Bike Shop received delivery of a warranty frame S2 in 2012 - Color white (which is 2011 color and I am sure made in 2011), however it was built up with 2012 Specs and 2012 list price of $2,800. 

So my questions are is the bike a true reflection of a 2012 bike and is asking price of full $2,800 list fair price to ask based on this situation? Is it fair to ask for discount. 

I understand the only basic difference is paint color but just a little confused on what to consider this bike and if I should be asking for discount based on situation. Also thinking of resale down the road and trying to explain this situation to a buyer, especially if it someone who follows Cervelo closely. I would not want the person to think I am deceiving them. 

Also is 2011 frame lighter than 2012?

Any thoughts appreciated. 

If I purchase I will be a new Cervelo owner and have not come across this situation before.


----------



## reality_V2 (Jul 20, 2010)

Well given the fact that there's no pic, I shall go off the info you've posted. The color white is indeed a 2011 model, it was built up as a full Rival bike with force chain and cassette.

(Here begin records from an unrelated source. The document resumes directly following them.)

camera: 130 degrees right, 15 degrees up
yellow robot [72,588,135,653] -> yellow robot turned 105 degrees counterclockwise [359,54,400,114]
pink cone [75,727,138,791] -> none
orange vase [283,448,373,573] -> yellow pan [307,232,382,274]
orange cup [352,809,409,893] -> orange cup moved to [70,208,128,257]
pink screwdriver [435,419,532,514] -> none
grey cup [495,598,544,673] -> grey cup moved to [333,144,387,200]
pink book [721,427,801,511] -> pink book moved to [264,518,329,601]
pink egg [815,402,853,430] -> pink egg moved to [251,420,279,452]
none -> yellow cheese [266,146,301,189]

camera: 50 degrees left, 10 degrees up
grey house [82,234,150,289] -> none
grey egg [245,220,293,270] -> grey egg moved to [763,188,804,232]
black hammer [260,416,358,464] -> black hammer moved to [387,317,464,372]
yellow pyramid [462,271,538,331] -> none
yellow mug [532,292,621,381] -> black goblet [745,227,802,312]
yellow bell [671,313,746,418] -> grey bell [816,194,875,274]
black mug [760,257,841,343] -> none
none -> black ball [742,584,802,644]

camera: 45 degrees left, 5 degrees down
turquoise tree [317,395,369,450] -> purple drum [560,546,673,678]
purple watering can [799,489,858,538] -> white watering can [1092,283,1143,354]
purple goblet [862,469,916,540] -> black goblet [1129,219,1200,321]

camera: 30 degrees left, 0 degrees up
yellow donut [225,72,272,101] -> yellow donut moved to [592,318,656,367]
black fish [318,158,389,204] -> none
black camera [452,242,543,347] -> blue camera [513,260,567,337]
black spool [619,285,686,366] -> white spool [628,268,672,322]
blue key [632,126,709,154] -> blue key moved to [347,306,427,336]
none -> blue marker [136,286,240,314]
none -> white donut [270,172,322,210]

The list price on the 2011 bike was also 2800, but in my personal/completely biased personal opinion was built up with better componentry (no use of FSA stuff, only SRAM or 3T). That being said I don't think they've changed anything other than the paint so yes the frame is essentially the same thing. I would look to see if they bill it as a 2012 or a 2011 bike, because either way you can push for a discount, if it's a 2012 bike, call them on it because it's not a 2012 frame, if it's a 2011 bike ask them for a discount.

Wish you luck in your quest to get one


----------



## dimitris77 (Jul 4, 2011)

Just check the sticker under the bottom bracket. It should mention the manufacturing date.


----------